Year 7; in this year using Ab Initio or Practice Exercises textbooks, the boys begin to work with Common Entrance papers, reaching level 1 or level 2 by Christmas according to which set they are in, and continuing, as appropriate, to either Level 2 of 3 by the end of the year. The Roman army and the invasion and settlement of Britain are the main topics for their non-linguistic studies, although topics previously covered will be revised.
Year 8; the priority for the boys, whether they are Scholarship candidates or Level 2 or 3 Common Entrance candidates, is to have a very thorough knowledge of the relevant vocabulary and endings. These are essential parts of good translation and the analysis of grammar.
Level 1 Common Entrance Greek is taken by all the boys in the top set as part of their class work in the Spring and Summer terms, although level 2 might be attempted by boys who have started the subject in Year 7 through the before-school activity. Scholarship Greek is also offered to the scholars who have both timetabled lessons and an after-school activity.
CE Greek uses Waite & Pragnell’s An Introduction to Classical Greek as its text book. The scholarship form and Year 7 use Wilding’s Greek for Beginners and Athenaze alongside both volumes of Taylor’s Greek to GCSE.

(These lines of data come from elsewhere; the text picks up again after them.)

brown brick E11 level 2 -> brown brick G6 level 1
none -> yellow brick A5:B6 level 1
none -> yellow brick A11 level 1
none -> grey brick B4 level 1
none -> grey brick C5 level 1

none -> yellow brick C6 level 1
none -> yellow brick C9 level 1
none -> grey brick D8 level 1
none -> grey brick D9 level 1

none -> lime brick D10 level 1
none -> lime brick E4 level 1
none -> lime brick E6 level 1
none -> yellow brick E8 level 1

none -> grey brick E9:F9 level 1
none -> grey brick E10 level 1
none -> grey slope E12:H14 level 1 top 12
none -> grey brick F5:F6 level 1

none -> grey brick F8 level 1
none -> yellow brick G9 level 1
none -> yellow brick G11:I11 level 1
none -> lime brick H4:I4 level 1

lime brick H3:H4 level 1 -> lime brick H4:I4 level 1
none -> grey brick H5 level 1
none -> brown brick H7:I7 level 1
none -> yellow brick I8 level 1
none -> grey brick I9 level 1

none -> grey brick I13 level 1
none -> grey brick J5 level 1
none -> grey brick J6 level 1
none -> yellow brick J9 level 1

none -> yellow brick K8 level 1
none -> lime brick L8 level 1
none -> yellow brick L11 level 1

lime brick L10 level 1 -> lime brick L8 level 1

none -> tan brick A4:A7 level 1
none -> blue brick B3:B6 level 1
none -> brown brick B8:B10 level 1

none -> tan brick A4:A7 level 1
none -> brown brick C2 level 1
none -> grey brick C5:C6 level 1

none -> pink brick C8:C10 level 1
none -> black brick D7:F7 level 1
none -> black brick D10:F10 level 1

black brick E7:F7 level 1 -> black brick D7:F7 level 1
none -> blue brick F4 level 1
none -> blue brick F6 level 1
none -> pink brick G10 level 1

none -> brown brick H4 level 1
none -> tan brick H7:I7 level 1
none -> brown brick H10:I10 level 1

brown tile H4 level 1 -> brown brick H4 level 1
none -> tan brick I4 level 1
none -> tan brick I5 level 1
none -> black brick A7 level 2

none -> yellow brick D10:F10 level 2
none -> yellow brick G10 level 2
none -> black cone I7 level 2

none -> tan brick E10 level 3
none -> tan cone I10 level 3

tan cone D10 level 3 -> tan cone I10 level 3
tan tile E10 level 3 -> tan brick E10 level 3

As well as the language and non-linguistic topics specified in the curriculum the importance of Latin in English and how it can help with vocabulary and spelling is emphasised at every opportunity. Relevant websites such as the Cambridge Latin Course, the GCSE and AS vocabulary testers and sites such as quia.com are used to enhance the boys’ learning and the boys are encouraged to use these outside of lessons too. In addition, extra-curricular background topics can be covered as they arise in order to broaden the boys’ knowledge of the Greek and Roman world. If appropriate then visits to sites and Museums are always considered. In the past we have visited Verulamium Museum and related sites.